- [GIVEN PROBLEM]: Can you format every line of the material below as a Markdown table with two columns, Row and Line, numbering the rows in order and skipping any blank lines?

- [DATA IN THIS EXERCISE]:
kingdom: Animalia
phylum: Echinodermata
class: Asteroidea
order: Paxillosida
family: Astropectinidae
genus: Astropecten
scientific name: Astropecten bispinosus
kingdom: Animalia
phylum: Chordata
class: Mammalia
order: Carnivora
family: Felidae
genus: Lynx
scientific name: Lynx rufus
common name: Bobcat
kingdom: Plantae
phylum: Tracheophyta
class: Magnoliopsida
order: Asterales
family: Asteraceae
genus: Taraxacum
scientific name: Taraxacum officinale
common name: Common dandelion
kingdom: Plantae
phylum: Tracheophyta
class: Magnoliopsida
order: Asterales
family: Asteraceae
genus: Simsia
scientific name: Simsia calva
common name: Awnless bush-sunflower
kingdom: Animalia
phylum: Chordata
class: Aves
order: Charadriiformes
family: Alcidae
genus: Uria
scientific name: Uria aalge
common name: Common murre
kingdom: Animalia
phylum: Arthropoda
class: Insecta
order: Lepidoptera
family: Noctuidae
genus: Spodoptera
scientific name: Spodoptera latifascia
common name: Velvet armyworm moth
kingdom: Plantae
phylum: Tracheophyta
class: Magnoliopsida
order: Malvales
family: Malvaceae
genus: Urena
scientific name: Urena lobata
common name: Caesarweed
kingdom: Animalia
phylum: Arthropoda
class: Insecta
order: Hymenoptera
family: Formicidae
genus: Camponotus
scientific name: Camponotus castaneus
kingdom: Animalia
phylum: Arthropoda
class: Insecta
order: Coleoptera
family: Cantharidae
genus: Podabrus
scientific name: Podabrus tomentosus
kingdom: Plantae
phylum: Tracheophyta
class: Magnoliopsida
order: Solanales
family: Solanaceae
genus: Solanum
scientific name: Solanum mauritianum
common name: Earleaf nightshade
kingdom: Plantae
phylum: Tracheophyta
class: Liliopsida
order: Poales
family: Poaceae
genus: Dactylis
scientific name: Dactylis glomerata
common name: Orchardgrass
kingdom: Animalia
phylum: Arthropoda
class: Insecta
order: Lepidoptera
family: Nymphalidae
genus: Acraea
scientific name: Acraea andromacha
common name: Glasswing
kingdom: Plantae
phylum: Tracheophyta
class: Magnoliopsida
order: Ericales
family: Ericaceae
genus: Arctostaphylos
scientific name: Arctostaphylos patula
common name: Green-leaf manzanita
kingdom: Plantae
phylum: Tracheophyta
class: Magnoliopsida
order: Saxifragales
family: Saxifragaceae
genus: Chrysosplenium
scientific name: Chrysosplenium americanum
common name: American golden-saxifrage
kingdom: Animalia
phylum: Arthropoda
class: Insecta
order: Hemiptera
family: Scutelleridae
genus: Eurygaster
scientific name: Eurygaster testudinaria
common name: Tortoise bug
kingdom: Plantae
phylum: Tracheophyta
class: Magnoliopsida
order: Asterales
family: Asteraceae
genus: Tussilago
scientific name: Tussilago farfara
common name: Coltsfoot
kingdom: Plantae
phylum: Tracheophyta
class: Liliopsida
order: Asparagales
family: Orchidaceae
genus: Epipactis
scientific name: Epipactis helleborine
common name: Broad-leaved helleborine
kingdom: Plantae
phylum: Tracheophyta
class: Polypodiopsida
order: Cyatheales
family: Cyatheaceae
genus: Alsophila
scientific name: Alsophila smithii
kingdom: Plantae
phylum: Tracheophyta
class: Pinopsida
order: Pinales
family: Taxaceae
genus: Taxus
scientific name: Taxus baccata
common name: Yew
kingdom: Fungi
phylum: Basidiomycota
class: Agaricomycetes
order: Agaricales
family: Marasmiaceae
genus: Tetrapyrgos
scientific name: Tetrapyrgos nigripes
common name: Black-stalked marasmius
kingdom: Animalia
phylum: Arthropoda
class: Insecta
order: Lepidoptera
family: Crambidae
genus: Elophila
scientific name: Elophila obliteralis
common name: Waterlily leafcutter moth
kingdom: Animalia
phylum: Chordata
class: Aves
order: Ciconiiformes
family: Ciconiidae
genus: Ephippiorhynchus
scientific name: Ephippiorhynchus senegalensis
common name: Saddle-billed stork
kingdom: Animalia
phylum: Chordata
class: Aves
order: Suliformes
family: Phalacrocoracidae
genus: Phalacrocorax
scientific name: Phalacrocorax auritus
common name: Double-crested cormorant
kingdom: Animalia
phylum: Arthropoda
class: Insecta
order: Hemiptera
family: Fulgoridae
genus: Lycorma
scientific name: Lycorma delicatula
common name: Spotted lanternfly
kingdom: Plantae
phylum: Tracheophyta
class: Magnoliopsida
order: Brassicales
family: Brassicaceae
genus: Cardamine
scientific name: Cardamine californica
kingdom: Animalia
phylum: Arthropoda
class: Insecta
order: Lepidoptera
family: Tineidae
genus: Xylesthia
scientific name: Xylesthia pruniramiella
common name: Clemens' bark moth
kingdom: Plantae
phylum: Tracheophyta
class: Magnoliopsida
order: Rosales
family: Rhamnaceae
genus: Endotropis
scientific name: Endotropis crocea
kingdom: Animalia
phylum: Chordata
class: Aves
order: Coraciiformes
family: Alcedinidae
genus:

- [CORRECT RESPONSE]:
| Row | Line |
|---|---|
| 1 | kingdom: Animalia |
| 2 | phylum: Echinodermata |
| 3 | class: Asteroidea |
| 4 | order: Paxillosida |
| 5 | family: Astropectinidae |
| 6 | genus: Astropecten |
| 7 | scientific name: Astropecten bispinosus |
| 8 | kingdom: Animalia |
| 9 | phylum: Chordata |
| 10 | class: Mammalia |
| 11 | order: Carnivora |
| 12 | family: Felidae |
| 13 | genus: Lynx |
| 14 | scientific name: Lynx rufus |
| 15 | common name: Bobcat |
| 16 | kingdom: Plantae |
| 17 | phylum: Tracheophyta |
| 18 | class: Magnoliopsida |
| 19 | order: Asterales |
| 20 | family: Asteraceae |
| 21 | genus: Taraxacum |
| 22 | scientific name: Taraxacum officinale |
| 23 | common name: Common dandelion |
| 24 | kingdom: Plantae |
| 25 | phylum: Tracheophyta |
| 26 | class: Magnoliopsida |
| 27 | order: Asterales |
| 28 | family: Asteraceae |
| 29 | genus: Simsia |
| 30 | scientific name: Simsia calva |
| 31 | common name: Awnless bush-sunflower |
| 32 | kingdom: Animalia |
| 33 | phylum: Chordata |
| 34 | class: Aves |
| 35 | order: Charadriiformes |
| 36 | family: Alcidae |
| 37 | genus: Uria |
| 38 | scientific name: Uria aalge |
| 39 | common name: Common murre |
| 40 | kingdom: Animalia |
| 41 | phylum: Arthropoda |
| 42 | class: Insecta |
| 43 | order: Lepidoptera |
| 44 | family: Noctuidae |
| 45 | genus: Spodoptera |
| 46 | scientific name: Spodoptera latifascia |
| 47 | common name: Velvet armyworm moth |
| 48 | kingdom: Plantae |
| 49 | phylum: Tracheophyta |
| 50 | class: Magnoliopsida |
| 51 | order: Malvales |
| 52 | family: Malvaceae |
| 53 | genus: Urena |
| 54 | scientific name: Urena lobata |
| 55 | common name: Caesarweed |
| 56 | kingdom: Animalia |
| 57 | phylum: Arthropoda |
| 58 | class: Insecta |
| 59 | order: Hymenoptera |
| 60 | family: Formicidae |
| 61 | genus: Camponotus |
| 62 | scientific name: Camponotus castaneus |
| 63 | kingdom: Animalia |
| 64 | phylum: Arthropoda |
| 65 | class: Insecta |
| 66 | order: Coleoptera |
| 67 | family: Cantharidae |
| 68 | genus: Podabrus |
| 69 | scientific name: Podabrus tomentosus |
| 70 | kingdom: Plantae |
| 71 | phylum: Tracheophyta |
| 72 | class: Magnoliopsida |
| 73 | order: Solanales |
| 74 | family: Solanaceae |
| 75 | genus: Solanum |
| 76 | scientific name: Solanum mauritianum |
| 77 | common name: Earleaf nightshade |
| 78 | kingdom: Plantae |
| 79 | phylum: Tracheophyta |
| 80 | class: Liliopsida |
| 81 | order: Poales |
| 82 | family: Poaceae |
| 83 | genus: Dactylis |
| 84 | scientific name: Dactylis glomerata |
| 85 | common name: Orchardgrass |
| 86 | kingdom: Animalia |
| 87 | phylum: Arthropoda |
| 88 | class: Insecta |
| 89 | order: Lepidoptera |
| 90 | family: Nymphalidae |
| 91 | genus: Acraea |
| 92 | scientific name: Acraea andromacha |
| 93 | common name: Glasswing |
| 94 | kingdom: Plantae |
| 95 | phylum: Tracheophyta |
| 96 | class: Magnoliopsida |
| 97 | order: Ericales |
| 98 | family: Ericaceae |
| 99 | genus: Arctostaphylos |
| 100 | scientific name: Arctostaphylos patula |
| 101 | common name: Green-leaf manzanita |
| 102 | kingdom: Plantae |
| 103 | phylum: Tracheophyta |
| 104 | class: Magnoliopsida |
| 105 | order: Saxifragales |
| 106 | family: Saxifragaceae |
| 107 | genus: Chrysosplenium |
| 108 | scientific name: Chrysosplenium americanum |
| 109 | common name: American golden-saxifrage |
| 110 | kingdom: Animalia |
| 111 | phylum: Arthropoda |
| 112 | class: Insecta |
| 113 | order: Hemiptera |
| 114 | family: Scutelleridae |
| 115 | genus: Eurygaster |
| 116 | scientific name: Eurygaster testudinaria |
| 117 | common name: Tortoise bug |
| 118 | kingdom: Plantae |
| 119 | phylum: Tracheophyta |
| 120 | class: Magnoliopsida |
| 121 | order: Asterales |
| 122 | family: Asteraceae |
| 123 | genus: Tussilago |
| 124 | scientific name: Tussilago farfara |
| 125 | common name: Coltsfoot |
| 126 | kingdom: Plantae |
| 127 | phylum: Tracheophyta |
| 128 | class: Liliopsida |
| 129 | order: Asparagales |
| 130 | family: Orchidaceae |
| 131 | genus: Epipactis |
| 132 | scientific name: Epipactis helleborine |
| 133 | common name: Broad-leaved helleborine |
| 134 | kingdom: Plantae |
| 135 | phylum: Tracheophyta |
| 136 | class: Polypodiopsida |
| 137 | order: Cyatheales |
| 138 | family: Cyatheaceae |
| 139 | genus: Alsophila |
| 140 | scientific name: Alsophila smithii |
| 141 | kingdom: Plantae |
| 142 | phylum: Tracheophyta |
| 143 | class: Pinopsida |
| 144 | order: Pinales |
| 145 | family: Taxaceae |
| 146 | genus: Taxus |
| 147 | scientific name: Taxus baccata |
| 148 | common name: Yew |
| 149 | kingdom: Fungi |
| 150 | phylum: Basidiomycota |
| 151 | class: Agaricomycetes |
| 152 | order: Agaricales |
| 153 | family: Marasmiaceae |
| 154 | genus: Tetrapyrgos |
| 155 | scientific name: Tetrapyrgos nigripes |
| 156 | common name: Black-stalked marasmius |
| 157 | kingdom: Animalia |
| 158 | phylum: Arthropoda |
| 159 | class: Insecta |
| 160 | order: Lepidoptera |
| 161 | family: Crambidae |
| 162 | genus: Elophila |
| 163 | scientific name: Elophila obliteralis |
| 164 | common name: Waterlily leafcutter moth |
| 165 | kingdom: Animalia |
| 166 | phylum: Chordata |
| 167 | class: Aves |
| 168 | order: Ciconiiformes |
| 169 | family: Ciconiidae |
| 170 | genus: Ephippiorhynchus |
| 171 | scientific name: Ephippiorhynchus senegalensis |
| 172 | common name: Saddle-billed stork |
| 173 | kingdom: Animalia |
| 174 | phylum: Chordata |
| 175 | class: Aves |
| 176 | order: Suliformes |
| 177 | family: Phalacrocoracidae |
| 178 | genus: Phalacrocorax |
| 179 | scientific name: Phalacrocorax auritus |
| 180 | common name: Double-crested cormorant |
| 181 | kingdom: Animalia |
| 182 | phylum: Arthropoda |
| 183 | class: Insecta |
| 184 | order: Hemiptera |
| 185 | family: Fulgoridae |
| 186 | genus: Lycorma |
| 187 | scientific name: Lycorma delicatula |
| 188 | common name: Spotted lanternfly |
| 189 | kingdom: Plantae |
| 190 | phylum: Tracheophyta |
| 191 | class: Magnoliopsida |
| 192 | order: Brassicales |
| 193 | family: Brassicaceae |
| 194 | genus: Cardamine |
| 195 | scientific name: Cardamine californica |
| 196 | kingdom: Animalia |
| 197 | phylum: Arthropoda |
| 198 | class: Insecta |
| 199 | order: Lepidoptera |
| 200 | family: Tineidae |
| 201 | genus: Xylesthia |
| 202 | scientific name: Xylesthia pruniramiella |
| 203 | common name: Clemens' bark moth |
| 204 | kingdom: Plantae |
| 205 | phylum: Tracheophyta |
| 206 | class: Magnoliopsida |
| 207 | order: Rosales |
| 208 | family: Rhamnaceae |
| 209 | genus: Endotropis |
| 210 | scientific name: Endotropis crocea |
| 211 | kingdom: Animalia |
| 212 | phylum: Chordata |
| 213 | class: Aves |
| 214 | order: Coraciiformes |
| 215 | family: Alcedinidae |
| 216 | genus: |